Data records -
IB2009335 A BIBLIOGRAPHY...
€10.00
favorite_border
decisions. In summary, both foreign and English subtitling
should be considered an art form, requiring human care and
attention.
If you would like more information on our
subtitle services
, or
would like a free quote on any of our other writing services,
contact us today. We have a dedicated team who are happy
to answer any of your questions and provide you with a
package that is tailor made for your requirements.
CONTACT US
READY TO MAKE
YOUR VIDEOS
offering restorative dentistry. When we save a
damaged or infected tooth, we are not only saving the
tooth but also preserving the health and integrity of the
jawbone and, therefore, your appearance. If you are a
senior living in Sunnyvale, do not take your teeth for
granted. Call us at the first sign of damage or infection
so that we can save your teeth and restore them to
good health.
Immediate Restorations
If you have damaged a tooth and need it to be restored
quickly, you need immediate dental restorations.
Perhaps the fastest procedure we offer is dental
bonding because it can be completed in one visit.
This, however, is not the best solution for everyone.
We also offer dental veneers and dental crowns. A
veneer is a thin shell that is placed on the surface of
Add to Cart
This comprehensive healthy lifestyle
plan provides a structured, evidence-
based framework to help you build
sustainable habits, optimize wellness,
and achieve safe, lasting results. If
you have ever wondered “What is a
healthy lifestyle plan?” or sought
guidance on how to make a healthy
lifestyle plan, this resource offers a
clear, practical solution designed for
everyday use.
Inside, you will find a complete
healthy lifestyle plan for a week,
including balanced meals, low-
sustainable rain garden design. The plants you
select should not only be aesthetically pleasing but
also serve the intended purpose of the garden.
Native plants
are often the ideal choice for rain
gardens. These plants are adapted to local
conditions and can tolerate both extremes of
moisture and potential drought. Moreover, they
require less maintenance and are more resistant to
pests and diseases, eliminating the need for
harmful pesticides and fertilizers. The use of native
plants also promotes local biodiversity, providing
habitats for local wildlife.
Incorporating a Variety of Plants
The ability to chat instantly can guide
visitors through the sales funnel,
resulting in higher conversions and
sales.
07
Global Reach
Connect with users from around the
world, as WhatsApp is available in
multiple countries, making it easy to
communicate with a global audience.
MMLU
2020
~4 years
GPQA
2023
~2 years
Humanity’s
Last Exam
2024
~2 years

What you will do - Please retype the items above, beginning at their first line and stopping after the line that has "would like a". Keep each line unchanged.

Response for this exercise -
IB2009335 A BIBLIOGRAPHY...
€10.00
favorite_border
decisions. In summary, both foreign and English subtitling
should be considered an art form, requiring human care and
attention.
If you would like more information on our
subtitle services
, or
would like a free quote on any of our other writing services,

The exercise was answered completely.